The low-glycemic potato looks the same as other white, smooth-skinned potatoes at the grocery store and was developed using crosses of normal varieties, which included germplasm from South America. Its development also relied on new technologies — such as a near-infrared spectrometer for measuring starch content and potato composition — that eliminate years of trial and error by allowing scientists to identify desirable characteristics.
One of the proposed names for the new potato, which produces a large number of tubers, is AC Hammer.
There is plenty of market potential for the low-glycemic potato, and it is agronomically well suited for both Eastern Canada and the irrigated regions of Western Canada, said Bizimungu. Test plots were grown in 76 locations across the country. Parkland Seed Potatoes in Edmonton has been granted exclusive testing rights for the final test phase and has the option to license it. Producing sufficient seed stock will take one to three years.

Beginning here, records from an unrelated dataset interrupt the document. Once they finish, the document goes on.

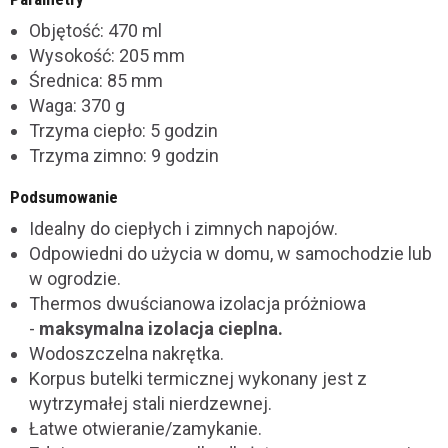
Objętość: 470 ml
Wysokość: 205 mm
Średnica: 85 mm
Waga: 370 g
Trzyma ciepło: 5 godzin
Trzyma zimno: 9 godzin
Podsumowanie
Idealny do ciepłych i zimnych napojów.
Odpowiedni do użycia w domu, w samochodzie lub
w ogrodzie.
Thermos dwuścianowa izolacja próżniowa
-
maksymalna izolacja cieplna.
Wodoszczelna nakrętka.
Korpus butelki termicznej wykonany jest z
wytrzymałej stali nierdzewnej.
Łatwe otwieranie/zamykanie.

Breeding new varieties of potatoes with specific traits is a long process that takes around 10 years from the start of germplasm crosses to industry trials, said Bizimungu.
Bizimungu began his career at the Lethbridge Research Centre in the western potato-breeding program before moving to Fredericton to take over the national program. Even though he moved across the country, he kept his ties to the Lethbridge Research Centre, and Lethbridge-based scientists did plant pathology on potato germplasms.
“Any breeding is a team effort,” said Bizimungu.